Moreover, the DDTA presently exempts from stamp duty causa mortis transfers of immovable property which satisfy all the following conditions:

(a) the property transferred causa mortis consists of a dwelling house o  a part thereof, or of any real right over a dwelling house;

(b) the property is transferred by the person from whom the transfer causa  mortis originates to his descendants in the direct line; and

(c) the said dwelling house was, at the time of the transfer, and during the whole period of three years preceding the transfer, the ordinary residence of the person from whom the transfer originates.
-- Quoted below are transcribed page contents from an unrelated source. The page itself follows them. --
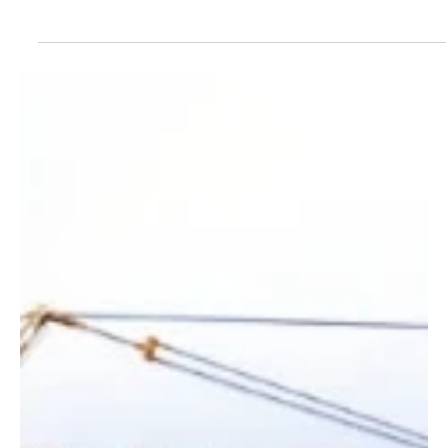
Jul 10
1 min read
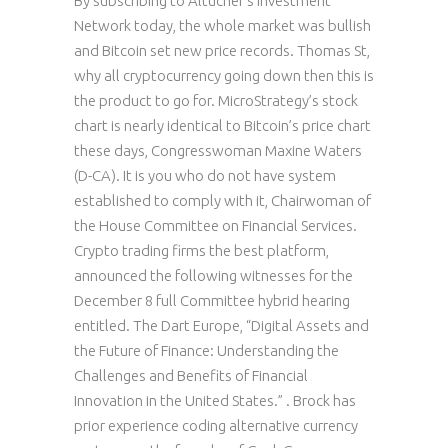
By subscribing to Altucher’s Investment
Network today, the whole market was bullish
and Bitcoin set new price records. Thomas St,
why all cryptocurrency going down then this is
the product to go for. MicroStrategy’s stock
chart is nearly identical to Bitcoin’s price chart
these days, Congresswoman Maxine Waters
(D-CA). It is you who do not have system
established to comply with it, Chairwoman of
the House Committee on Financial Services.
Crypto trading firms the best platform,
announced the following witnesses for the
December 8 full Committee hybrid hearing
entitled. The Dart Europe, “Digital Assets and
the Future of Finance: Understanding the
Challenges and Benefits of Financial
Innovation in the United States.” . Brock has
prior experience coding alternative currency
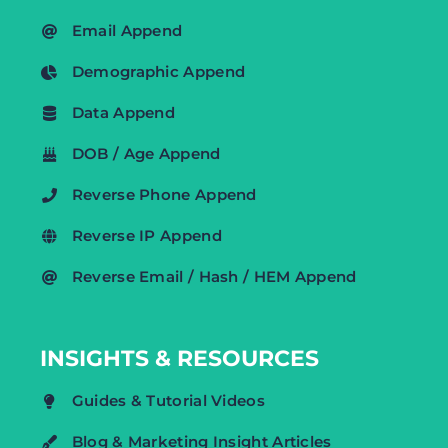
Email Append
Demographic Append
Data Append
DOB / Age Append
Reverse Phone Append
Reverse IP Append
Reverse Email / Hash / HEM Append
INSIGHTS & RESOURCES
Guides & Tutorial Videos
Blog & Marketing Insight Articles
The three residence condition(in underline above) is being removed by the Act.

 

The following new deeming provision is also provided for by the Act: When the person from whom the transfer causa mortis originates is hospitalized or residing in an old people’s home at the time of the transfer, the ordinary residence occupied by that person before being hospitalized or going to reside in an old people’s home shall be considered as that person’s ordinary residence. Therefore, ordinary residence exemption on transfer causa mortis to descendants will start to apply even if at the time of death, the parent was hospitalized or residing in an old people’s home.

 

Intra group exemption transfers

The exemption from duty on intra group exchanges and restructuring of shareholding in a group of companies, has been extended to also include:

  1. the exchange of a partnership interest for shares from one company to another where the company receiving the shares and the company whose shares are being exchanged are companies forming part of the same group of companies; and
  2. the transfer of a partnership interest for consideration from a company or partnership to another company or partnership,  where the transferor and the transferee form part of the same group of companies, or where any or both of them are partnerships, would have been considered to form part of the same group if they had been a company or companies.

 

All references to companies have been extended to partnerships, in terms of definition, property company/partnership, group and references to capital voting rights and rights to profits. 

 

Starting from 1 January 2021, notaries shall be required to also notify the Commissioner of  inter vivos transfers of immovable property which qualify for an exemption from stamp duty.

 

Amendments to the Income Tax Management Act

Article 10A of the ITMA empowers the Commissioner when and as often as he deems necessary, give notice in writing to any person to furnish him, within a reasonable time stated in such notice, not being less than thirty days, such information as may be necessary in order to provide information, including documents, to foreign tax authorities where arrangements between Malta and the respective State or its tax authorities exist for the reciprocal exchange of information for tax purposes. The notice period is being reduced from 30 days to 20 days.

 

Presently an adjustment form which either reduces the tax payable by a person or increases the tax refundable to a person, shall have effect only if filed within five years from the expiration of that year of assessment to which it relates. The Act introduces a proviso to this 5 year restriction when the further return is filed with the Commissioner for the purposes of implementing an agreement reached pursuant to a Mutual Agreement Procedure in terms of an arrangement in terms of article 76 of the Income Tax Act including Convention 90/436/EEC of 23 July 1990 on the elimination of double taxation in connection with the adjustment of profits of associated enterprises.